Credit Karma’s approach is a great case study for chief people officers to understand, and Colleen shares that it’s the company’s “best growth story” they’ve ever had. 

“There are very few times in an employee’s life that they can just get to try something out that they really wanted to try and get paid for it. And we all talk about career growth is important and ‘oh, you can move around,’  and that’s a benefit of being at bigger companies,” Colleen says. 

Through these redeployments, Colleen and Ashleigh say, employees gained a greater appreciation for their co-workers across departments. 

This approach also emphasized the importance of internal mobility and whether managers buy in to that concept. 

“I think it did two things for us.
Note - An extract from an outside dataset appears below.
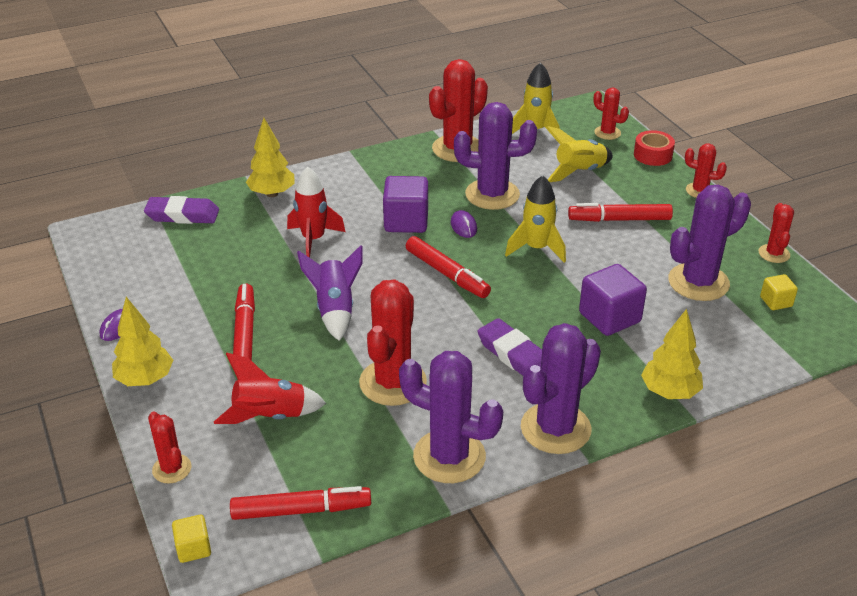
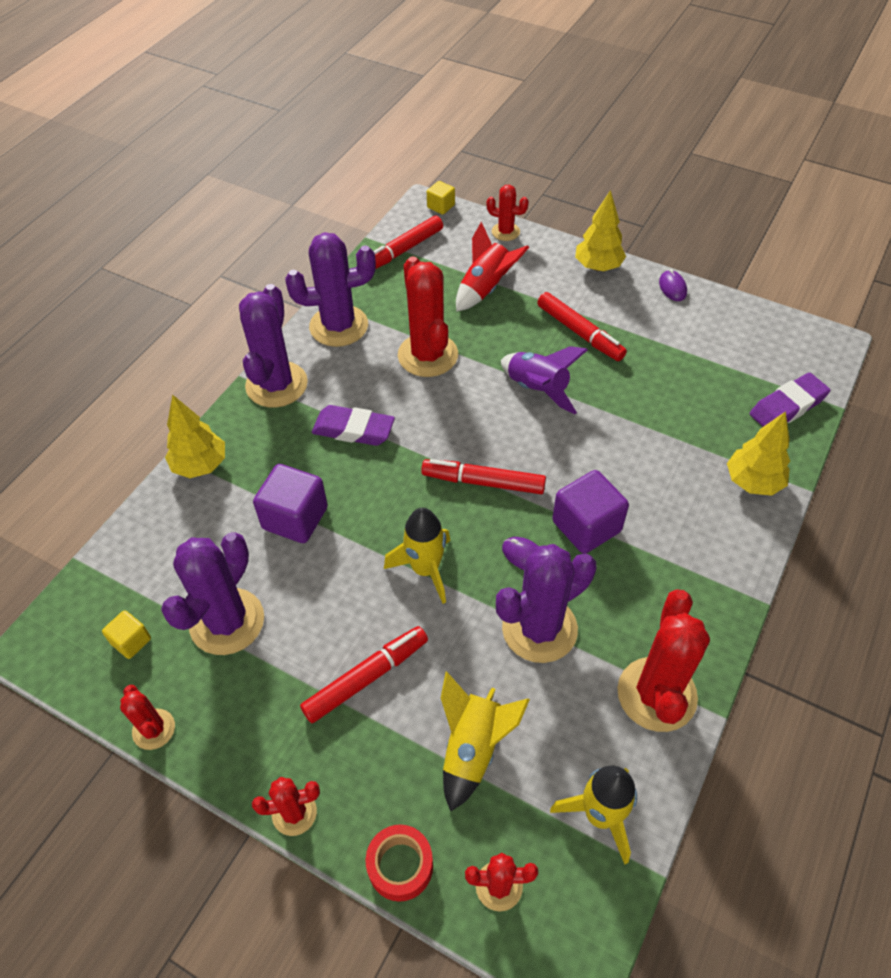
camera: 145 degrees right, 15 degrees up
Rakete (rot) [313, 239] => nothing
When everyone was struggling to rebuild their recruiting team, ours was already there,” Ashleigh says. “They were still in the building, right? We just started to bring them back. And two, I think it put a completely different lens on that internal mobility conversation across the whole company. And so we don’t have managers blocking internal moves.”

Credit Karma weathered the pandemic and ultimately completed its sale to Intuit in large part by keeping its talent, putting people first and helping them find new career paths while strengthening the company. 

“If you’re gonna take a chance on somebody, why wouldn’t you take a chance on somebody who already works here?” Colleen says. “We have a proof point that you can do that — you can bring in people from the organization who don’t have the same skill set and make them successful. And I think that narrative is so critical for where we are at right now.”